Somewhere in England, students congregate daily on the pastoral grounds of the Hailsham

boarding school watching soccer, gossiping, and daydreaming about the future. They playfully crowd around a teacher as she approaches the entrance, but she shrinks from their contact and scurries inside. The teacher’s reaction is a common one, although mystifying to the students.

Never Let Me Go is a 2010 British science fiction film that takes place in a parallel reality. In that reality, a medical breakthrough in cloning in the 1950s resulted in longer life spans for humans – the children hold the key to extending people’s lives. They’ve been cloned in order to provide organs to humans and will be called into service in early adulthood, destined to “complete” soon after. Ironically, humans are repulsed by them, which gives rise to a caste system of sorts.

The film is based on the 2005 novel by Japanese-British writer Kazuo Ishiguro and adapted by English screenwriter Alex Garland. The story centres on three young students, Cathy, Ruth and Tommy.
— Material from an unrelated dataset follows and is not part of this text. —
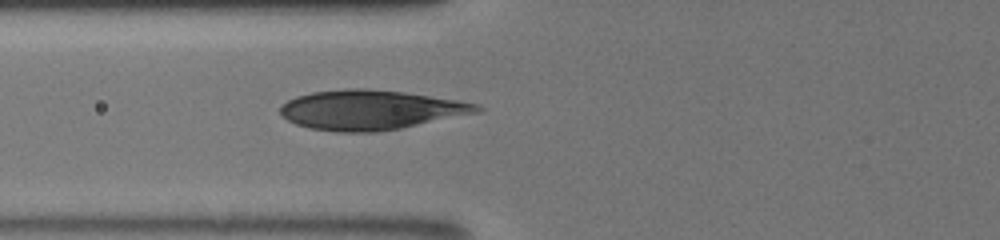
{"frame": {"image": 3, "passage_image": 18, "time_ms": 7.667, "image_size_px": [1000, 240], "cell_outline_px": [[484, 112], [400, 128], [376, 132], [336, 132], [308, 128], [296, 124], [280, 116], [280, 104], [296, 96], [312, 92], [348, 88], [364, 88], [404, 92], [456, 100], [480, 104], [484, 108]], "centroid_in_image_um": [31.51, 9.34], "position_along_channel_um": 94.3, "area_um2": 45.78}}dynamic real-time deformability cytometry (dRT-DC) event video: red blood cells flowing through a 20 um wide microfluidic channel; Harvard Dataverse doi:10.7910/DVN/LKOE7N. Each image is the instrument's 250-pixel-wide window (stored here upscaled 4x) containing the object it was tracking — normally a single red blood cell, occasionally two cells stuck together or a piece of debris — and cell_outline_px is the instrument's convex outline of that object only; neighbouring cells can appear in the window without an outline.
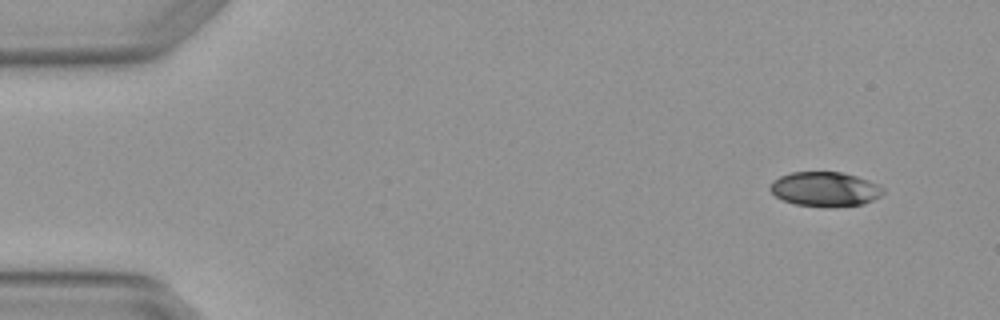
{"species": "Egyptian fruit bat (a non-hibernating species)", "species_latin": "Rousettus aegyptiacus", "temperature_condition": "warm", "stored_images_in_passage": 4, "camera_frame_rate_fps": 3000, "um_per_image_px": 0.085, "animal": {"sex": "female"}, "frame": {"image": 1, "passage_image": 1, "time_ms": 0.0, "image_size_px": [1000, 320], "cell_outline_px": [[884, 192], [880, 196], [864, 204], [832, 208], [828, 208], [796, 204], [784, 200], [776, 196], [768, 188], [772, 180], [780, 176], [792, 172], [840, 172], [856, 176], [880, 184], [884, 188]], "centroid_in_image_um": [70.14, 16.09], "position_along_channel_um": 14.9, "area_um2": 23.0}}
They form a romantic triangle, with the deep connection between Cathy and Tommy derailed by the charms of Ruth. On the surface, the trio seems preoccupied with romance, art, and the curiosities of the outside world – though it becomes clear they’re acutely aware of their ominous situation.
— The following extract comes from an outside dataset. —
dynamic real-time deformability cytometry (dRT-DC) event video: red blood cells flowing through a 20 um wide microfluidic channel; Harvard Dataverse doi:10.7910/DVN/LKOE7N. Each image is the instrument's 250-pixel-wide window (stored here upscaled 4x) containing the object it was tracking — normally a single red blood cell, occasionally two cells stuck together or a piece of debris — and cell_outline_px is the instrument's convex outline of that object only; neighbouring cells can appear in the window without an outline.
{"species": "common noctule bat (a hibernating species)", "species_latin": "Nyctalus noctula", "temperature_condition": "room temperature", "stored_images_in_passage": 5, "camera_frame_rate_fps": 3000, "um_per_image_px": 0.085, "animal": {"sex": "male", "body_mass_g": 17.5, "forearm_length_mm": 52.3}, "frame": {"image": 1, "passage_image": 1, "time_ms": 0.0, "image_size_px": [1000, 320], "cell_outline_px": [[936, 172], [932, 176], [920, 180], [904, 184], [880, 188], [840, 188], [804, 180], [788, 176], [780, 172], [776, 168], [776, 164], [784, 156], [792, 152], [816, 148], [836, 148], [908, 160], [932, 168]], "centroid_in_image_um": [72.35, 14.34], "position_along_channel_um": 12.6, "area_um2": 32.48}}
In an interview on one of the DVD’s special features Ishiguro explains that he viewed the premise as a metaphor for the human condition. “We all complete,” Cathy says. “Maybe none of us… feel we had enough time.”

Never Let Me Go begins in 1978 and ends in the early 1990s. In keeping with Ishiguro’s intention, the nearly contemporary setting heightens the sense of realism rather than focusing on the fantastic elements of the plot. The film’s American director, Mark Romanek, creates a seductive, visual beauty that keeps the viewer engaged.
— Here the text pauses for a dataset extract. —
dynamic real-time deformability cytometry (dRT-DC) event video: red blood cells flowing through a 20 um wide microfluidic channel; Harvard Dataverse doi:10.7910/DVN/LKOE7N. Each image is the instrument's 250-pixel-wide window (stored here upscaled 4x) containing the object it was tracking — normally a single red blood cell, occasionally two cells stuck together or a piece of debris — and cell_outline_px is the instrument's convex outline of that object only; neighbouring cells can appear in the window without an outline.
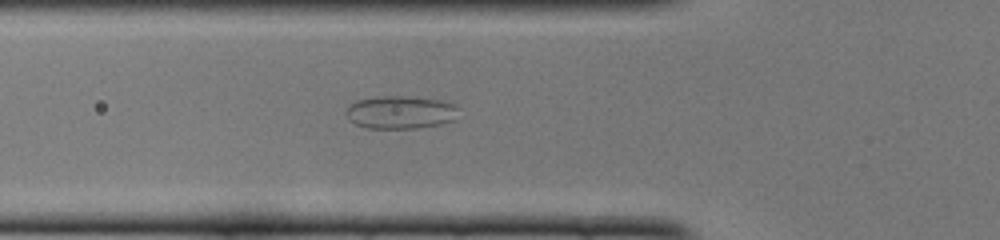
{"species": "common noctule bat (a hibernating species)", "species_latin": "Nyctalus noctula", "temperature_condition": "cold", "stored_images_in_passage": 31, "camera_frame_rate_fps": 3000, "um_per_image_px": 0.085, "animal": {"sex": "female", "body_mass_g": 22.0, "forearm_length_mm": 56.7}, "frame": {"image": 1, "passage_image": 5, "time_ms": 1.333, "image_size_px": [1000, 240], "cell_outline_px": [[460, 108], [456, 120], [440, 124], [420, 128], [368, 128], [356, 124], [348, 116], [348, 108], [356, 100], [380, 96], [400, 96], [440, 100], [452, 104]], "centroid_in_image_um": [34.11, 9.55], "position_along_channel_um": 91.7, "area_um2": 21.39}}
The authenticity of the young actors playing Cathy (Isabel Meikle-Small), Ruth (Ella Purnell), and Tommy (Charlie Rowe) and their integration with the older actors playing the same characters is essential, and Romanek deserves much of the credit for the successful transition to the older versions of the characters (Carey Mulligan, Keira Knightly, and Andrew Garfield). All the actors exude a confidence in stillness that gives more power to the rare emotional outbursts.

Mulligan and Garfield have risen into the spotlight since Never Let Me Go was released in 2010; among their various roles since then Mulligan played Daisy Buchanan in The Great Gatsby and Garfield is Peter Parker in the new Spiderman series.

In a behind-the-scenes documentary Ishiguro, the filmmakers, and actors provide interesting insight into both the story and the filmmaking process. Among the special features are two unusual extras that flesh out the world of Never Let Me Go. One offers close-up views of Tommy’s art, created for the character by artist Charlie Cobb, and another shows a fictional public information campaign.